11.700 yıl önce Holosen Çağı denilen bugünkü dengeli iklim koşulları oluştu. Ortalama küresel sıcaklıklardaki dalgalanma 1 dereceden azdı. Bu dönemde en büyük kara hayvanları olan mamutlar, mağara aslanları ve yüzlerce tür de yok oldu.
Bu dönemde insanlar Afrika’dan dünyanın her yerine yayılmaya başladı. Gruplar halinde avlanabiliyorlardı. Tuzak kurabilecek planlar geliştirebiliyorlardı. İlkel silahlar yapabiliyorlardı. Holosen’in dengeli iklimi sayesinde avcı-toplayıcılıktan tarım toplumuna geçiş yapabildiler. Yavaşça çiftlikler köylere, köyler kasabalara, kasabalar şehirlere dönüştü. Medeniyetler doğdu. Zamanla insan türü dünya tarihinde hiçbir canlının başaramadığı bir şeyi başardı. Doğadan kurtulup onu geride bıraktı. Ardından sanayi devrimi geldi. Sonrasında teknoloji çağı, uzay çağı ve robotik çağ başladı.
İnsanlık bir zamanlar hayal bile edemeyeceği şeylerin ötesine geçti. Ancak bu gelişimin olumsuz sonuçları da oldu. Kendi elimizle bir sonraki kitlesel yok oluşa sebep oluyoruz. Karnımızı doyurmak için yaşanabilir toprakların yarısını kaplıyoruz ve bun rağmen dünyada milyarlarca insan aç. Açığa çıkardığımız karbondioksit gezegeni son 500 milyon yılda hiç olmadığı kadar ısıtıyor. Okyanuslar ısındığı için doğal denge bozuluyor ve geniş bir yelpazede deniz canlıları yok oluyor. Kuraklığa ve yangına neden oluyoruz. Ormanları yok ediyoruz. Asıl sorun ise bunlardan sadece birini veya ikisini yapmamız değil hepsini aynı anda yapıyor olmamız. En kötüsü ise bütün bunları çok hızlı yapıyor oluşumuz.

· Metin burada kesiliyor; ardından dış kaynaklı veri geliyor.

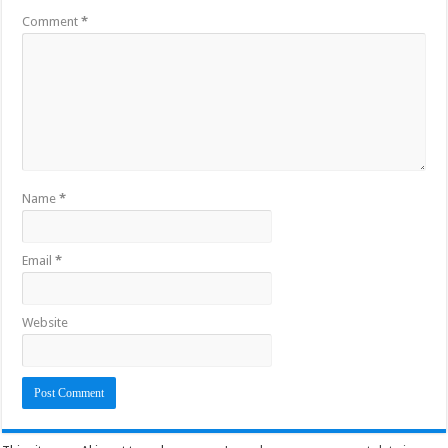
Comment
*
Name
*
Email
*
Website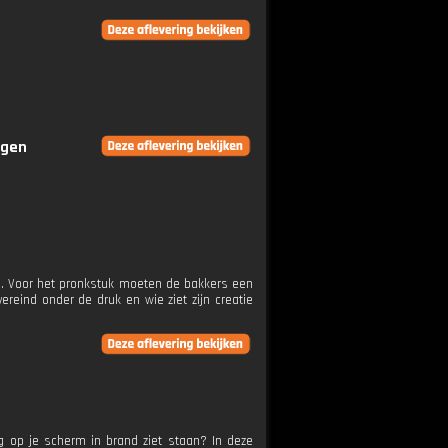
ngen
is. Voor het pronkstuk moeten de bakkers een
vereind onder de druk en wie ziet zijn creatie
g op je scherm in brand ziet staan? In deze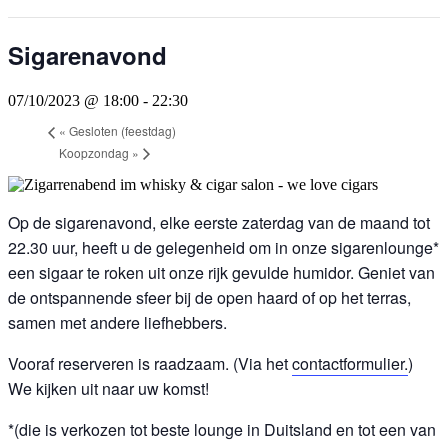
Sigarenavond
07/10/2023 @ 18:00
-
22:30
«
Gesloten (feestdag)
Koopzondag
»
Op de sigarenavond, elke eerste zaterdag van de maand tot
22.30 uur, heeft u de gelegenheid om in onze sigarenlounge*
een sigaar te roken uit onze rijk gevulde humidor. Geniet van
de ontspannende sfeer bij de open haard of op het terras,
samen met andere liefhebbers.
Vooraf reserveren is raadzaam. (Via het
contactformulier.
)
We kijken uit naar uw komst!
*(die is verkozen tot beste lounge in Duitsland en tot een van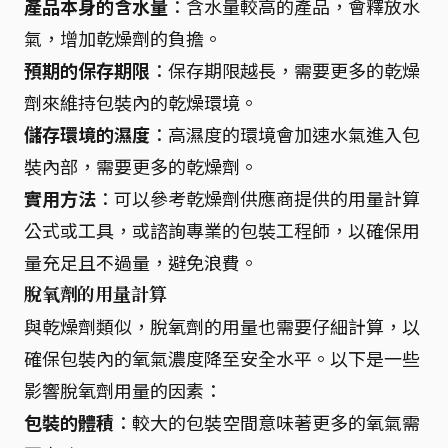
產品本身的含水量
：含水量較高的產品，會釋放水
氣，增加乾燥劑的負擔。
預期的保存期限
：保存期限越長，需要更多的乾燥
劑來維持包裝內的乾燥環境。
儲存環境的濕度
：高濕度的環境會加速水氣進入包
裝內部，需要更多的乾燥劑。
實用方法
：可以參考乾燥劑供應商提供的用量計算
公式或工具，或諮詢專業的包裝工程師，以確保用
量充足且不過量，避免浪費。
脫氧劑的用量計算
與乾燥劑類似，脫氧劑的用量也需要仔細計算，以
確保包裝內的氧氣濃度降至安全水平。以下是一些
影響脫氧劑用量的因素：
包裝的體積
：較大的包裝空間意味著更多的氧氣需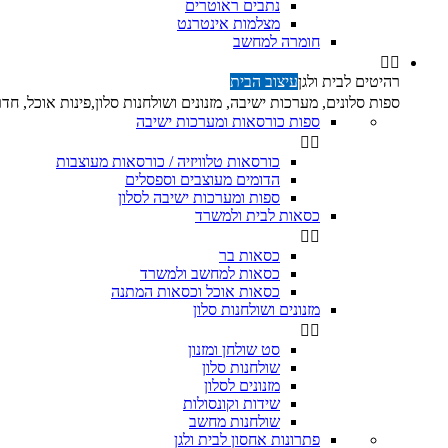
נתבים ראוטרים
מצלמות אינטרנט
חומרה למחשב


רהיטים לבית ולגן
עיצוב הבית
ספות סלונים, מערכות ישיבה, מזנונים ושולחנות סלון,פינות אוכל, חדרי
ספות כורסאות ומערכות ישיבה


כורסאות טלוויזיה / כורסאות מעוצבות
הדומים מעוצבים וספסלים
ספות ומערכות ישיבה לסלון
כסאות לבית ולמשרד


כסאות בר
כסאות למחשב ולמשרד
כסאות אוכל וכסאות המתנה
מזנונים ושולחנות סלון


סט שולחן ומזנון
שולחנות סלון
מזנונים לסלון
שידות וקונסולות
שולחנות מחשב
פתרונות אחסון לבית ולגן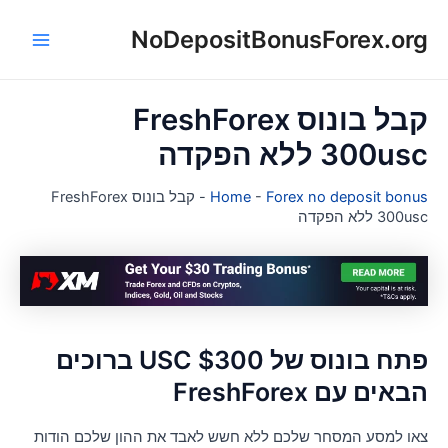
NoDepositBonusForex.or
ן
Main
Menu
קבל בונוס FreshForex
300us ללא הפקדה
Forex no deposit bonu
-
Home
-
קבל בונוס FreshForex
300u ללא הפקדה
פתח בונוס של $300 USC ברוכים
באים עם FreshForex
או למסע המסחר שלכם ללא חשש לאבד את ההון שלכם הודות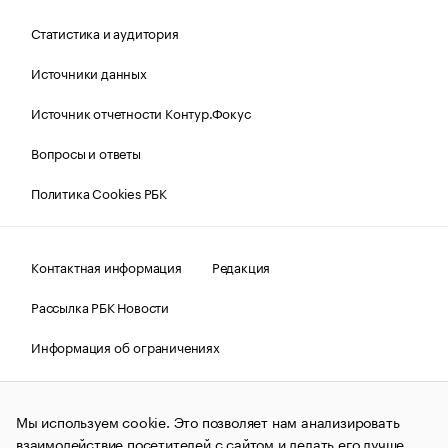
Статистика и аудитория
Источники данных
Источник отчетности Контур.Фокус
Вопросы и ответы
Политика Cookies РБК
Контактная информация
Редакция
Рассылка РБК Новости
Информация об ограничениях
Правовая информация
О соблюдении авторских прав
Мы используем cookie. Это позволяет нам анализировать
© АО «РОСБИЗНЕСКОНСАЛТИНГ»,
1995–2026.
Сообщения
и материалы информационного агентства «РБК»
взаимодействие посетителей с сайтом и делать его лучше.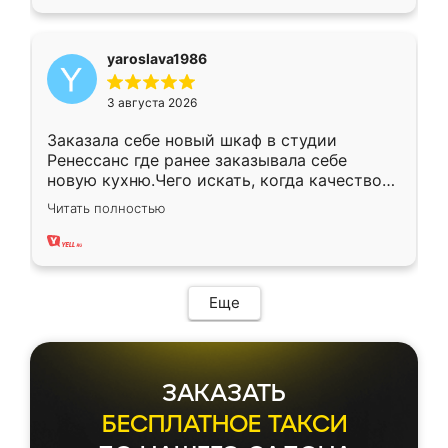
yaroslava1986
3 августа 2026
Заказала себе новый шкаф в студии
Ренессанс где ранее заказывала себе
новую кухню.Чего искать, когда качеством
вполне довольна. Служит кухня уже почти
Читать полностью
два года, нареканий нет.
Еще
ЗАКАЗАТЬ
БЕСПЛАТНОЕ ТАКСИ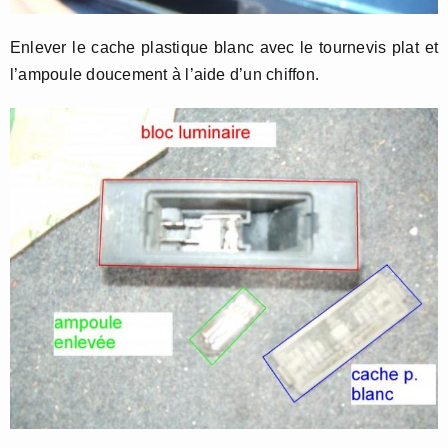
Enlever le cache plastique blanc avec le tournevis plat et
l’ampoule doucement à l’aide d’un chiffon.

Tarihteki diğer bütün türlerden farklı olarak kitlesel yok oluş riskini ve buna nelerin sebep olduğunu biliyoruz. Zekamız bizi buraya kadar getirdi. Bu zekayı dünyayı ve kendimizi yok etmek için mi yoksa her şeyi düzeltmek için mi kullanacağız? İşte bir an önce vermemiz gereken karar bu, çünkü şurası açık ki gezegenimiz bizimle veya bizsiz yoluna devam edecek!